What are the benefits of spaying or neutering my pet?

Many pet owners think their female pet needs to experience the joy of motherhood at least once, or that their male pet will feel less masculine if he’s neutered, but animals simply do not think that way. US pet owners routinely forgo spay and neuter surgeries for their pets for a variety of reasons, including the following:

  • They show or breed the animals
  • Financial constraints
  • Fear of anesthesia
  • Lack of understanding of the benefits

While these concerns may seem valid, they can be dispelled. Older show or breeding pets who are spayed or neutered can stave off various cancers or infections. Many spay and neuter clinics are low cost, and anesthesia in veterinary medicine is now on par with human medicine. If you’re still not convinced that spaying or neutering your pet can lead to a happier, healthier, and longer life, consider these benefits:

  • Spaying your female pet drastically slashes her risk of mammary cancer, which is fatal in about 50% of dogs and 90% of cats
  • Neutering your male pet eliminates his risk of testicular cancer
  • Spaying and neutering prevents contributing to pet overpopulation
  • Spaying your female pet prevents heat cycles and eliminates yowling, crying, erratic behavior, and bloody vaginal discharge
  • Neutering your male pet reduces inappropriate behaviors, such as roaming to find a mate, marking everything inside your home, and fighting with other males
  • Spaying and neutering is more cost effective than forgoing surgery. A uterine infection that requires emergency surgery to save your female pet’s life can easily cost several thousand dollars, while a simple tomcat neuter costs much less than the products needed to eliminate urine odors in your home that’s been well marked by your territorial male cat

What does research show about spaying and neutering pets?

Research studies concerning the correct age to spay and neuter pets are few, but they have informed AAHA’s guidelines.

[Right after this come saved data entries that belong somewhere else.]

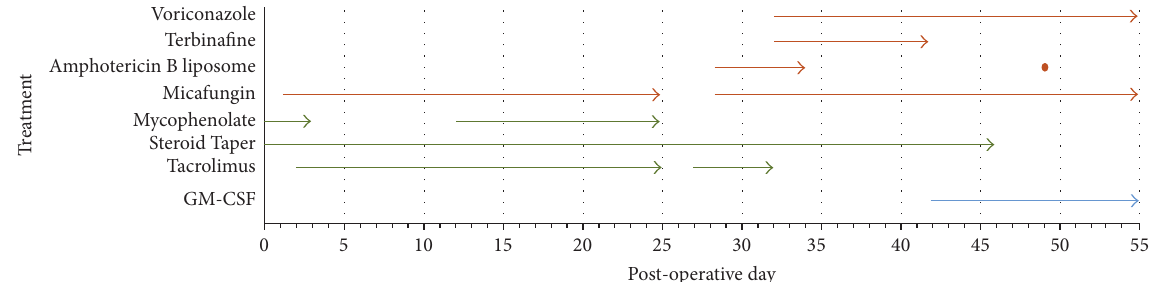
Figure 1: Antifungal agents and immunosuppression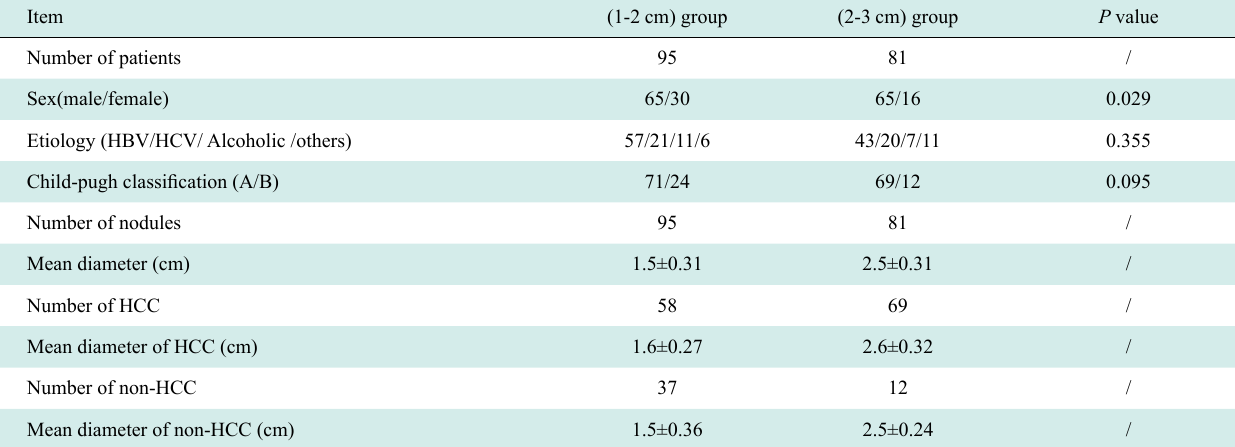
Table 2 Basic clinical characteristic of 176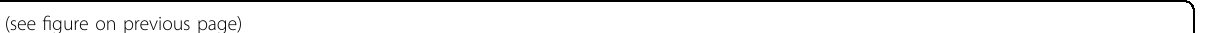
Fig. 1 CUDC-907 treatment induces a time- and concentration/dose-dependent downregulation of FLT3 in FLT3-ITD AML cell lines through proteasome-dependent mechanism. A FLT3-ITD AML cell lines MOLM-13 and MV4-11 were treated with CUDC-907 for 4, 8, 12, or 24 h, at variable concentrations. Western blots were generated utilizing whole-cell lysates. Representative blots are shown. Densitometry measurements, normalized to β -actin and compared to vehicle control, are displayed below the corresponding blot. B FLT3-ITD AML cell lines MOLM-13 and MV4-11 were treated with CUDC-907 and/or Z-VAD-FMK (Z-VAD) for 24 h. Western blot analyses of FLT3 and cleaved-caspase 3 (cf-caspase 3) were performed. Densitometry measurements, normalized to β -actin and compared to vehicle control, are displayed below the corresponding blot. C Primary FLT3-ITD positive AML patient sample AML#208 was treated with CUDC-907 for 24 h at variable concentrations. Western blots were generated utilizing whole-cell lysates. Representative blots are shown. Densitometry measurements, normalized to β -actin and compared to vehicle control, are displayed below the corresponding blot. D MV4-11 xenograft models were treated once with CUDC-907 at doses of 100 or 150 mg/kg. After 24 h, mouse bone marrow cells were collected and human CD45 + cells were enriched. Whole-cell lysates were subjected to western blotting. Densitometry measurements, normalized to β -actin and compared to vehicle control, are displayed below the corresponding representative blot. E FLT3-ITD AML cell lines MOLM-13 and MV4-11, a primary FLT3-ITD positive AML patient sample, and the murine MV4-11 xenograft models were treated with CUDC-907 for 24 h. Total RNA was extracted, and real-time RT-PCR was performed. The relative changes in FLT3 transcripts, normalized to GAPDH, in comparison to control samples were quanti fi ed. The displayed results represent the mean of three independent experiments, with fold changes calculated via the comparative Ct method and normalized to GAPDH transcripts. * p < 0.05, ** p < 0.01, *** p < 0.001, and ns indicates not signi fi cant compared to vehicle control. F MOLM-13 cells were treated with CUDC-907 for 12 h, washed, and then treated with cycloheximide for up to 3 h. Western blots were generated utilizing whole-cell lysates. The FLT3 densitometry fold changes were assessed (comparison to vehicle control and normalized to β -actin). Representative blots are shown on the left side, while densitometry measurements are graphed on the right. * p < 0.05 compared to vehicle control. G FLT3-ITD AML cell lines MOLM-13 and MV4-11 were treated with CUDC-907 alone or in combination with the proteasome inhibitor MG-132 for 24 h. Western blot analyses of FLT3 were performed, with densitometry results compared to vehicle control and normalized to β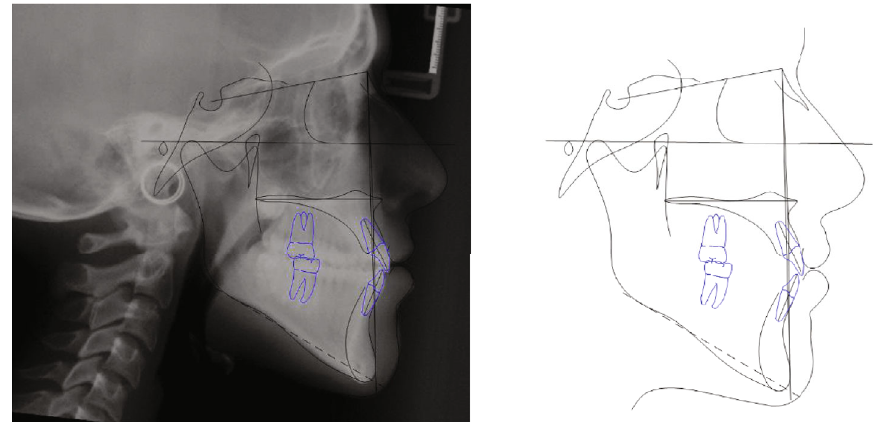
Figure 15: Case no. 2 tracings at T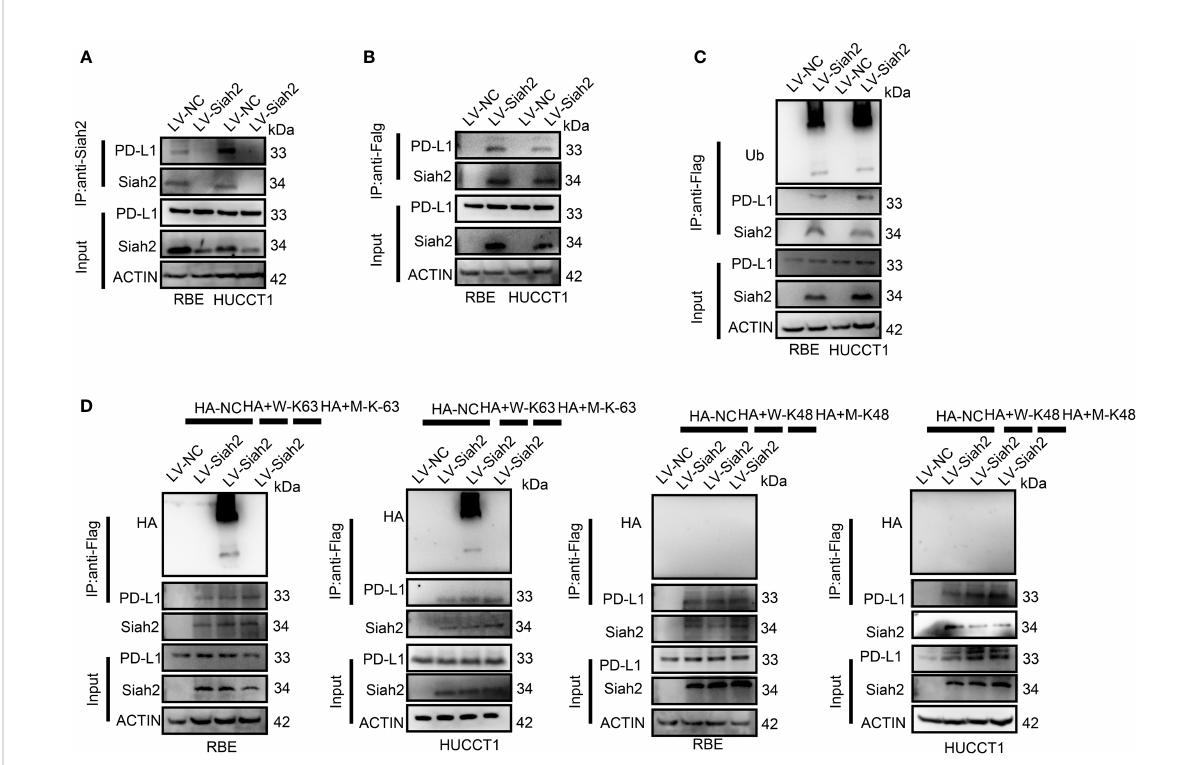
FIGURE 4 Siah2 physically interacts with PD-L1 and increases the K63-linked ubiquitination of PD-L1 in CCA. (A) , CCA cells were transfected with HA- Siah2 and Flag-PD-L1 for 36 h. Immunoprecipitation was performed with anti-Siah2 and analyzed by immunoblotting. (B) , CCA cells were transfected with HA-Siah2 and Flag-PD-L1 for 36 h. Immunoprecipitation was performed with anti-HA and analyzed by immunoblotting. (C) , CCA cells with LV-NC/LV-Siah2 were treated with MG132 for 8 h before harvesting, after which cells were harvested in lysis buffer. Supernatants were incubated with the appropriate antibodies overnight. Ubiquitin-modi fi ed proteins were analyzed with anti-Ub antibodies. (D) , CCA cells with LV-NC/LV-Siah2 were treated with MG132 for 8 h before harvesting, after which cells were harvested in lysis buffer. Supernatants were incubated with the appropriate antibodies overnight. Ubiquitin-modi fi ed proteins were analyzed with anti-lysine 48(K48) – linked polyubiquitination or K63-linked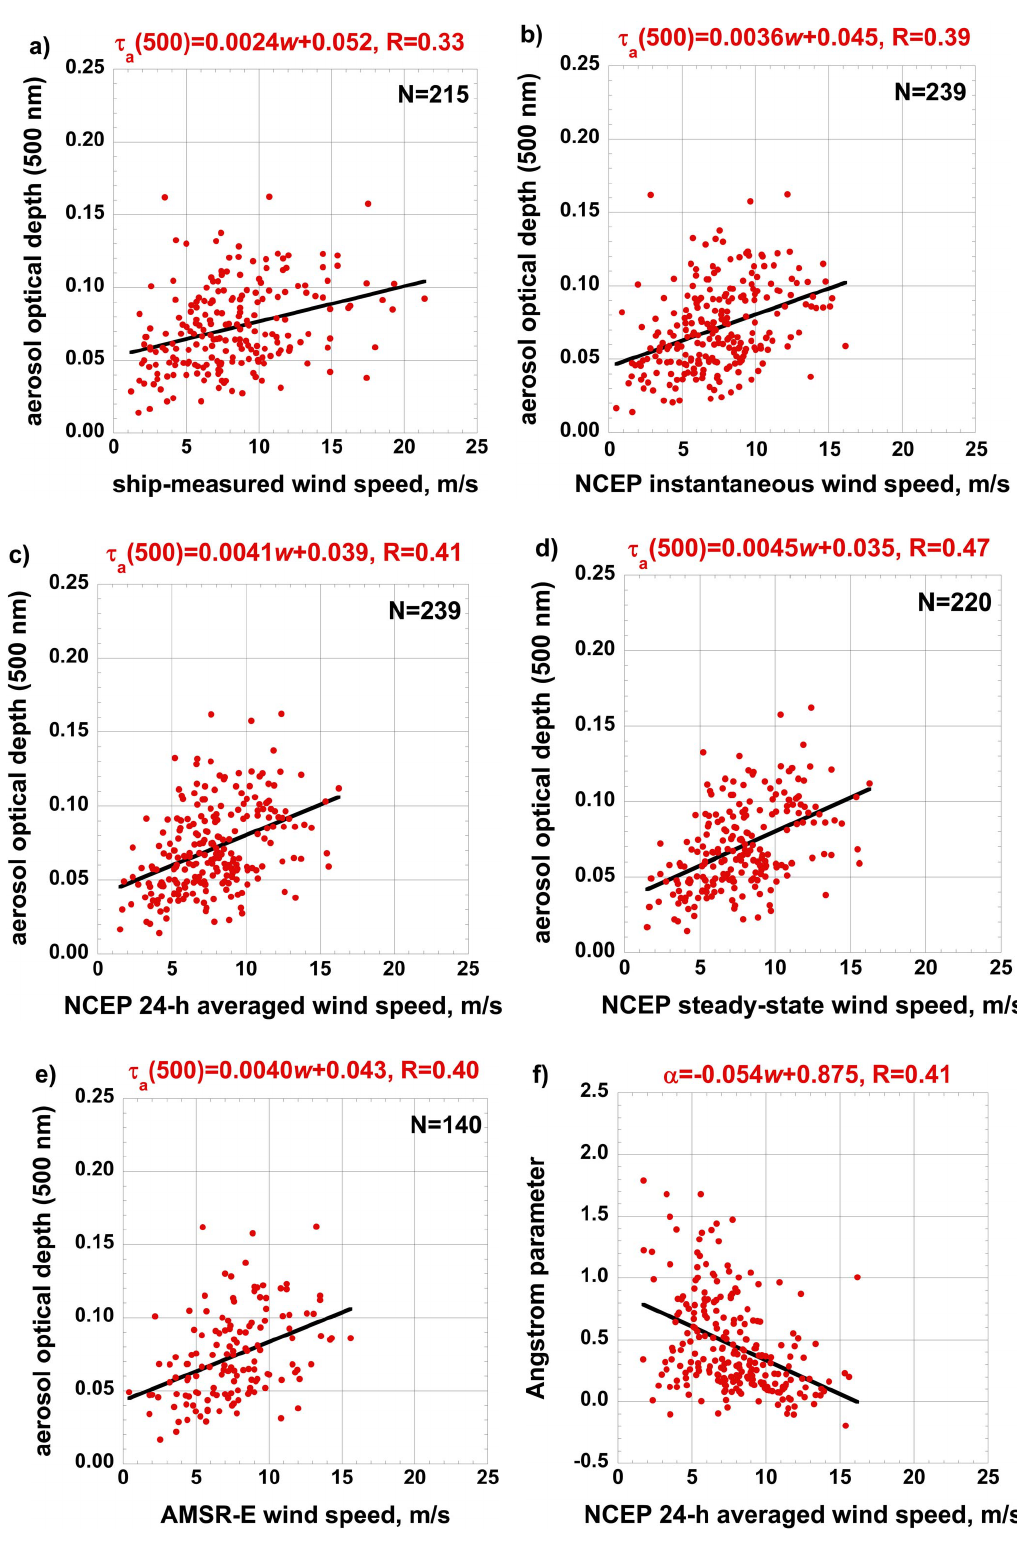
Fig. 5. Scattergrams of daily averaged AOD at 500nm (a–e) and Angstrom parameter (f) versus the surface wind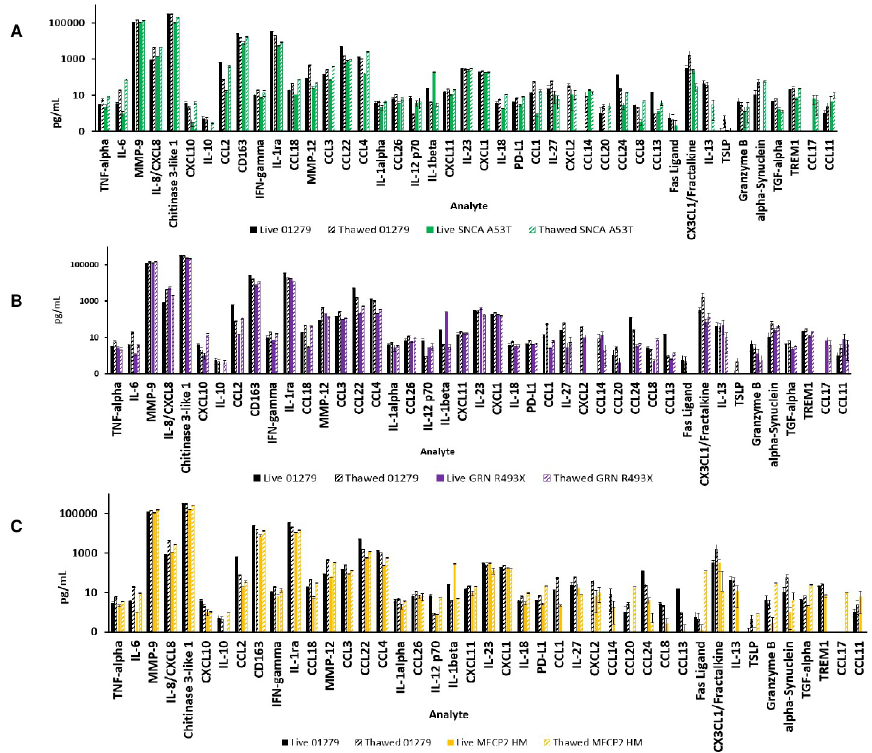
Fig 6. Polarization studies with iPSC derived macrophages from isogenic iPSC for disease modelling. Live end stage culture of macrophages as well as cryopreserved macrophages post thaw were allowed to recover for 72 hours in macrophage medium and placed in cytokine free medium overnight prior to addition of stimulants. Macrophages were stimulated with LPS, LPS + Interferon Gamma, IL-4 + IL-13, IL-10 + TGF-Beta, and TGF-Beta for 24 hours. Supernatants were collected, and release of cytokines was quantified by the Luminex multiplex system. The graphs depict the quantification of analytes released by unstimulated parental and engineered iPSC derived macrophages. Each value depicts the average of three samples ± SE. SNCA A53T (6a), GRN R493X (6b), and MECP2 HM (6c).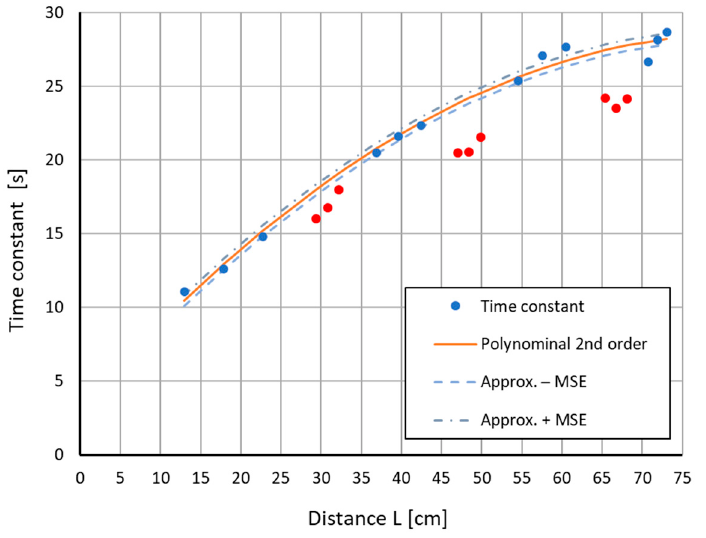
Figure 12. Approximation of the time constant ˆ T , depending on the distance L for points with a wall thickness of 5 mm (blue points), and time constants for points with a smaller wall thickness (red points).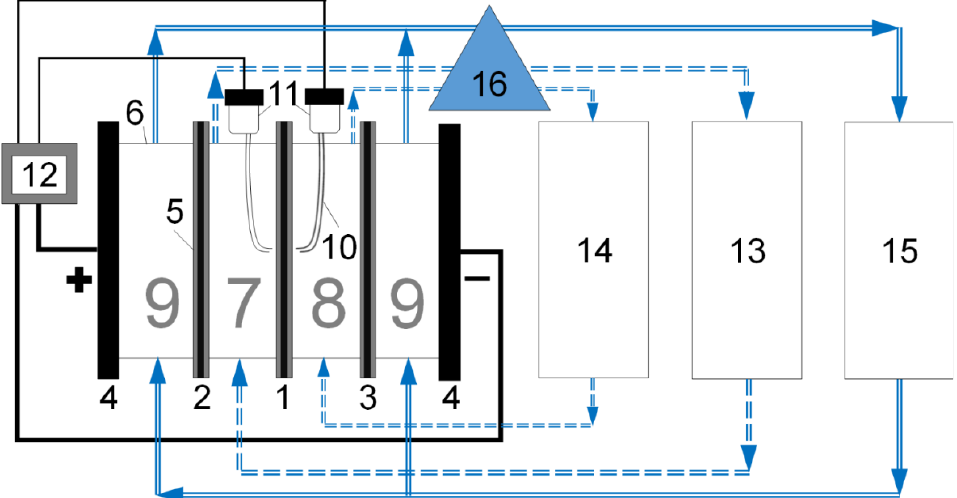
Figure 2. Scheme of the electrodialysis cell in the variant used for electrodialysis. The studied membrane is shown as 1, 2 and 3 are the auxiliary anion exchange and cation exchange membranes, respectively, 4 are the polarizing electrodes attached to the plexiglass plate, 5 is a rubber o-ring, 0.075 cm thick in assembled state, 6 is a plexiglass frame 0.5 cm thick, 7 is the desalination chamber, 8 is the concentration chamber, 9 are the electrode chambers, 10 is a Luggin capillary, 11 are the Ag/AgCl electrodes, 12 are the power source and a multimeter, 13 is the circulation tank of a desalination tract, 14 is the circulation tank of a concentration tract, 15 is the circulation tank of electrode tract, 16 is the multichannel pump. The figure is reproduced from our previous article [39].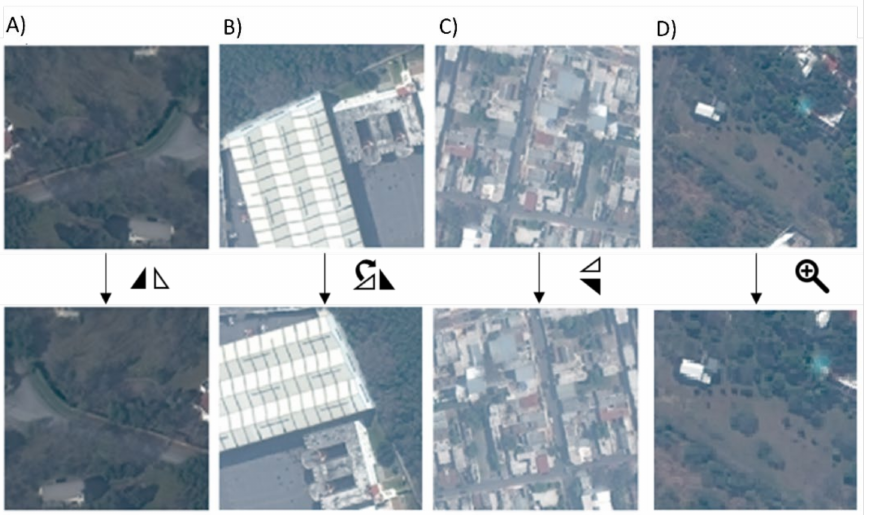
Figure 5. Example of images produced by data augmentation. ( A ) Horizontal flip; ( B ) random rotations; ( C ) vertical flip; ( D ) change in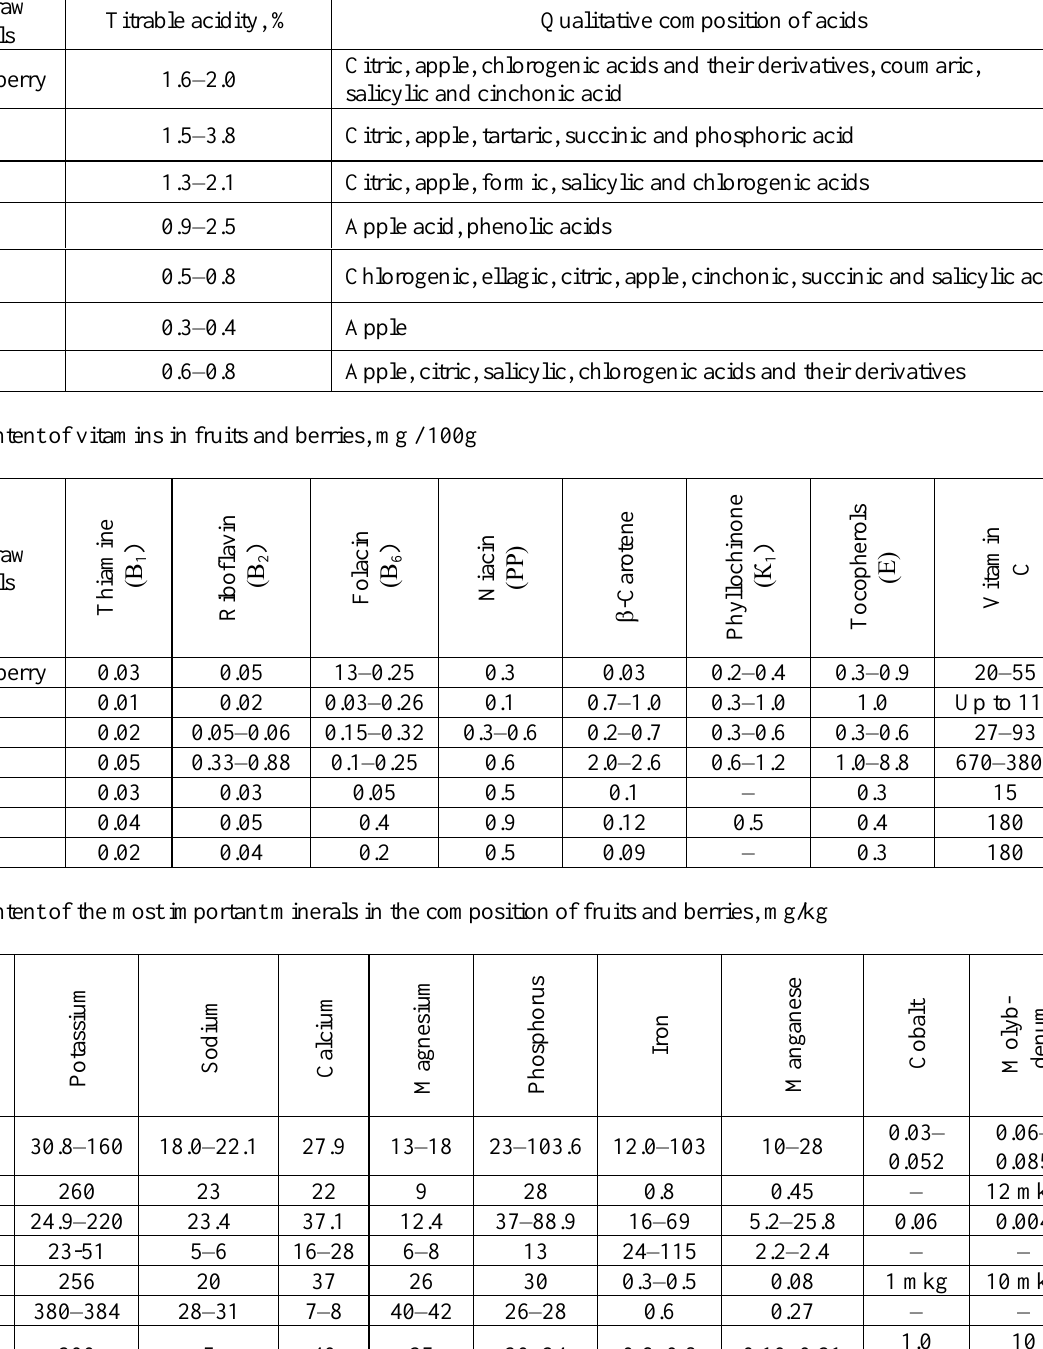
Table 2. Titrable acidity and composition of organic acids Type of raw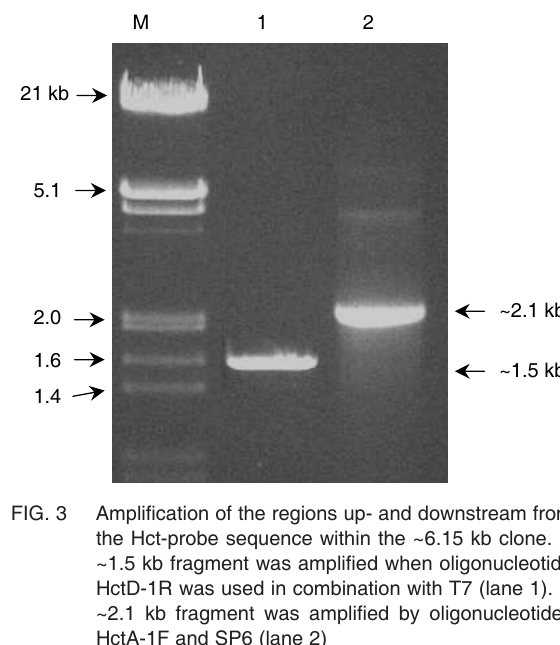
FIG. 2 Southern blot analysis of digested genomic DNA hybridised with the Hct-probe under stringent condi- tions. Genomic DNA was digested with Bam HI (lane 1), Eco RI (lane 2), Hind III (lane 3), Pst I (lane 4) and Xba I (lane 5) for 3 h. Arrow indicates positive hybridi-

Cancer, orthopedic disease, behavior, endocrine disorders, obesity, and urinary incontinence may be linked to sterilization status and the age at which the procedure is performed. The University of California, Davis, conducted a study on golden retrievers in 2013 that turned the world of veterinary medicine on its head concerning early spaying and neutering. Early sterilization prevented many issues, according to the study, but also appeared to increase the risk of other diseases, such as cranial cruciate ligament rupture, hemangiosarcoma, mast cell tumors, lymphosarcoma, and hip dysplasia. More research is needed, especially with different canine breeds, to help us understand the cause and effect of sterilization and the relationship between spay and neuter status and disease prevalence. More studies on the link between sterilization age and the onset of certain diseases are also needed.

The decision when to spay or neuter your pet is one you should make with your AAHA-accredited veterinarian. She is your most up-to-date resource, and her knowledge of your pet’s particular breed and potential disease risk can help you make an informed decision about the appropriate age for your pet’s sterilization.